According to Sportsnet hockey insider Elliotte Friedman, Tocchet could be joined in Vancouver by one of the men who replaced him as a Pittsburgh Penguins assistant coach five years ago: Sergei Gonchar.

Friedman mentioned Gonchar as a contender to join the Canucks’ coaching staff on Monday’s episode of the 32 Thoughts podcast with Jeff Marek and reiterated similar sentiments in conversation with Don Taylor and Rick Dhaliwal later in the day on Donnie & Dhali – The Team.

“It might be at least a week but I think it’s going to be the next week to two weeks, I do think you’re going to see the coaching change, I do think it’s going to be Tocchet,” Friedman said on Donnie & Dhali. “One of the things I think the Canucks wanted, guys, is I don’t think they wanted to fire the coach on the road. Marek made a really good point about that today, the Gerard Gallant situation in Florida, with the pictures of him waiting for the cab, that the Canucks and other teams are wary of that.

“I think the other thing too, guys, is I think they’re trying to figure out who might be coming with him or what it’s all going to look like,” Friedman continued. “I’ve heard Sergei Gonchar is on their radar and I just wonder if they’re waiting to get all of this done.”

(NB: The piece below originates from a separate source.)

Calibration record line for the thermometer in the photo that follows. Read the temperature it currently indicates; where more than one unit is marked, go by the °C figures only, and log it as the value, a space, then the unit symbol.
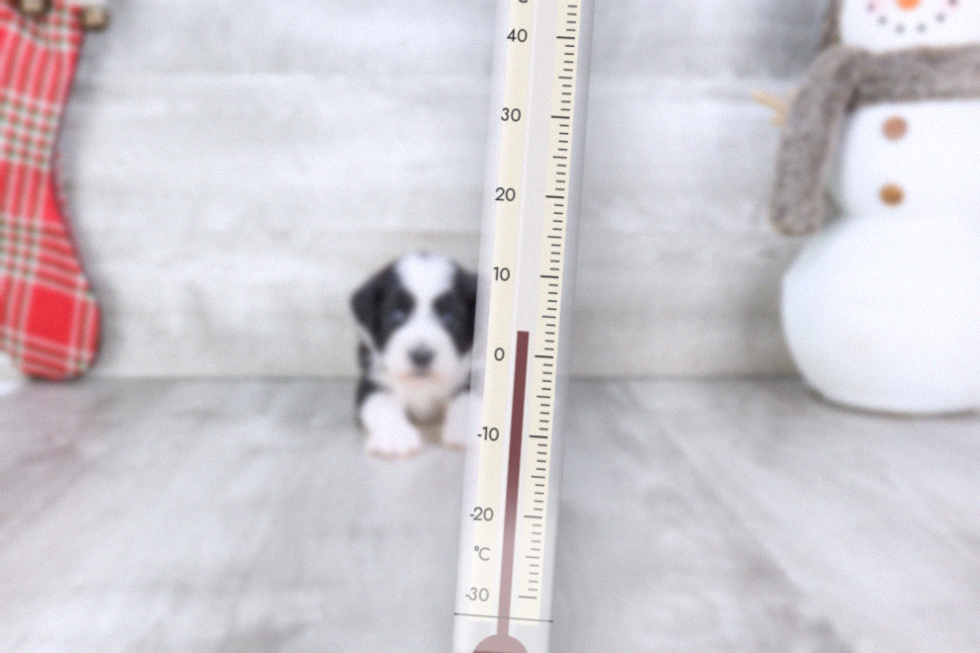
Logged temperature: 3 °C
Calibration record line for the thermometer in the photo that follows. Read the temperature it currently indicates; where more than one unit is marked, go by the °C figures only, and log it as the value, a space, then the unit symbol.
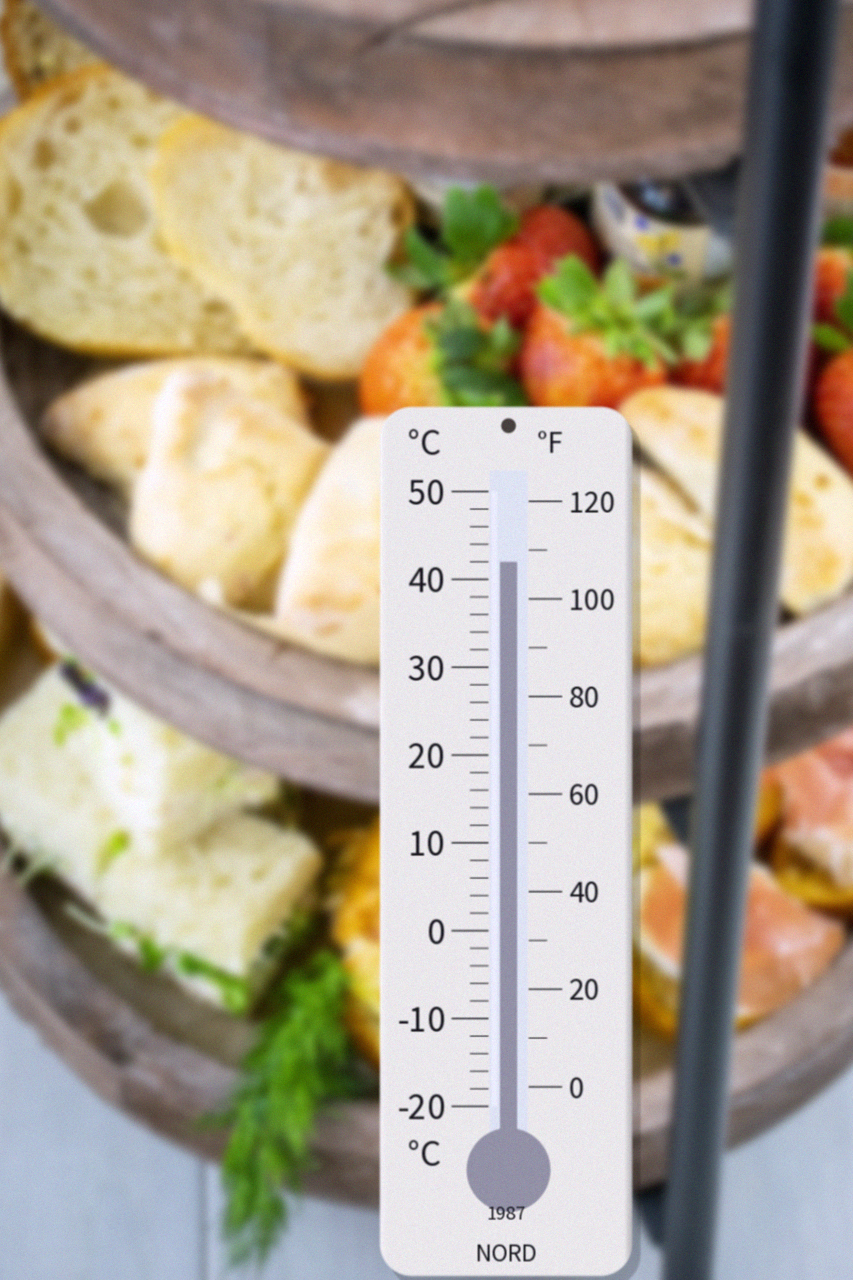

Gonchar, 48, has spent the last two seasons as an assistant coach for Russia’s national hockey team. Before that, he spent five years (2015–16 to 2019–20) with the Pittsburgh Penguins, first as a development coach for the team’s defencemen before being promoted to an assistant coaching position in 2017 when Tocchet departed to take over as head coach of the Arizona Coyotes.

Before embarking upon a coaching career, Gonchar was a star NHL defenceman who spent the majority of his career with the Washington Capitals. The 6’2″, 210-pound lefty scored 220 goals and 811 points in 1,301 career games with Washington, Boston, Pittsburgh, Ottawa, Dallas, and Montreal, winning the Stanley Cup with the Penguins in 2009.